Questions:
[A] In the text on recession cost cutting below, what do down cycles bring more demand for, according to Ann Bares?
[B] In the text on recession cost cutting below, list every date and time given on a "Posted by" line.

Text shown:

◆ ◆ ◆ ◆ ◆

A quick rundown of changes in cost cutting measures over the past two months (October to December) as reported in a Watson Wyatt study released today:
The Recession Is Causing Companies to Change a Broad Array of HR Programs I have updated yesterday's post regarding the most recent 2009 salary planning news with the Watson Wyatt findings as well. I am running hard today nailing down client commitments, so not a lot of time to add commentary, but I would welcome reader observations and thoughts! |
Quite fitting, that while others are belt-tightening, you are nailing down work. No suprise, if the old reality of The Day still applies, that the demand for compensation expertise is contracyclical. Does that old rule still hold true? (The reasons are obvious, but that probably means they should be explained.)
Posted by: E. James (Jim) Brennan | December 18, 2008 at 06:37 PM
Jim:
My experience would suggest... not entirely. I think the nature of compensation consulting work is different in down cycles than in up. In my experience, down cycles see a lot more demand for incentive and variable pay design, up cycles a lot more demand for competitive audits and reviews. Me, I'm just grateful to have work.
Posted by: Ann Bares | December 18, 2008 at 06:41 PM
Used to see a lot more priority placed on all comp decisions in bad times than in good times. When payroll dollars are particularly tight, far more evidence is required to justify treatment that would be shrugged off as no big deal in fat times. When fewer get increases, thus the extreme outliers are far more obvious and differtial treatments become more problematic. But times change.
Posted by: E. James (Jim) Brennan | December 19, 2008 at 08:22 AM
The prominence of layoffs in this makes me both angry and sad. If I'm reading this right, layoffs are seen as more effective than other more shared-sacrifice cost reduction methods like salary freezes or reductions.

◆ ◆ ◆ ◆ ◆

Records provided:
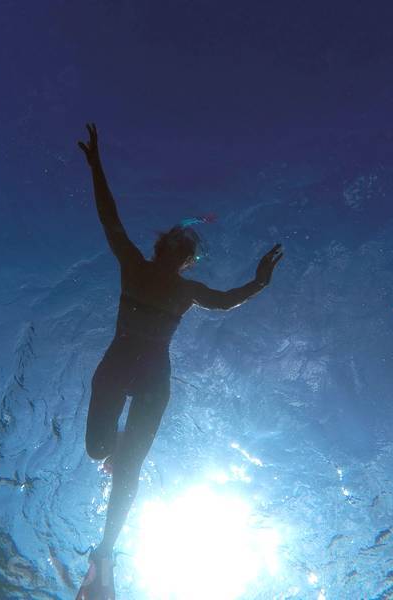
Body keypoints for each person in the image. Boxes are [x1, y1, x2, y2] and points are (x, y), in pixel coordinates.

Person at [75, 123, 283, 599]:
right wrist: (95, 164)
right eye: (176, 241)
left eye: (187, 248)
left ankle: (104, 553)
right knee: (96, 450)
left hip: (153, 376)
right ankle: (117, 448)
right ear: (161, 246)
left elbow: (227, 301)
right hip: (117, 363)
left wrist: (261, 282)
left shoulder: (187, 290)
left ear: (188, 260)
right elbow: (109, 217)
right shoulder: (133, 264)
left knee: (129, 465)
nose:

◆ ◆ ◆ ◆ ◆

Responses by item number:
[A] Incentive and variable pay design.

[B] December 18, 2008 at 06:37 PM; December 18, 2008 at 06:41 PM; December 19, 2008 at 08:22 AM